Misereor mahnte, gerade vor dem aktuellen Hintergrund des Krieges in Nahost andere Krisen wie in Afghanistan nicht aus dem Blick zu verlieren. Mangelnde Aufmerksamkeit führe im digitalen Zeitalter von Hashtags und Klicks dazu, dass weniger Interesse, weniger Bewusstsein und weniger Geld bereitgestellt würden, sagte Misereor-Hauptgeschäftsführer Pirmin Spiegel der Katholischen Nachrichten-Agentur (KNA). „Wir schulden unseren Partnern, dass wir nicht müde werden, aufmerksam zu machen auf das, was nicht gesehen wird. Immer und immer wieder.“
Gleichzeitig warnen Hilfsorganisationen davor, dass sich die Lage durch die aus Pakistan ausgewiesenen Flüchtlinge noch weiter verschlechtern werde. Die Rückkehrer stünden vor dem Nichts, es gebe nicht genügend sauberes Wasser und zu wenig Lebensmittel, sagte Caritas international-Chef Oliver Müller. Der Winter mit bereits jetzt deutlichen Minustemperaturen könne insbesondere für Kinder tödlich sein. „Wir dürfen die Menschen angesichts dieser dramatischen Not nicht alleine lassen“, forderte Müller.
Seit dem 1. November müssen rund 1,7 Millionen afghanische Flüchtlinge ohne gültige Papiere Pakistan verlassen. Die pakistanische Regierung hatte die Ausweisung als Maßnahme gegen den Terrorismus bezeichnet. Nach Angaben von Hilfsorganisationen stecken derzeit mehrere Hunderttausend Menschen im Grenzgebiet zu Afghanistan fest.
Viele Menschen seien mutmaßlich vor den Taliban nach Afghanistan geflüchtet, erklärte der Länderreferent für Pakistan und Afghanistan von Malteser International, Markus Haake.
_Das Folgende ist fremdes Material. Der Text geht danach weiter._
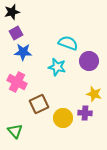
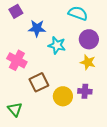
cyan semicircle: (68, 43) -> (78, 13), moved
blue star: (23, 52) -> (37, 28), moved
yellow star: (94, 94) -> (88, 62), moved

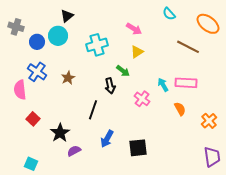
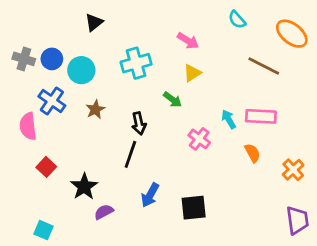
gray cross: (16, 27) -> (24, 59), moved
cyan circle: (58, 36) -> (81, 70), moved
black arrow: (110, 86) -> (139, 123), moved

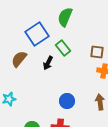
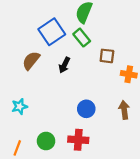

Ob die Rückkehrerinnen und Rückkehrer in Afghanistan in Sicherheit seien, sei schwer zu beurteilen. „Allerdings wissen wir, dass die Angst vor Verfolgung und wirtschaftlichem Elend innerhalb der afghanischen Gemeinschaft von Geflüchteten weit verbreitet ist. Der nahe Winter schürt weitere Ängste“, so Haake.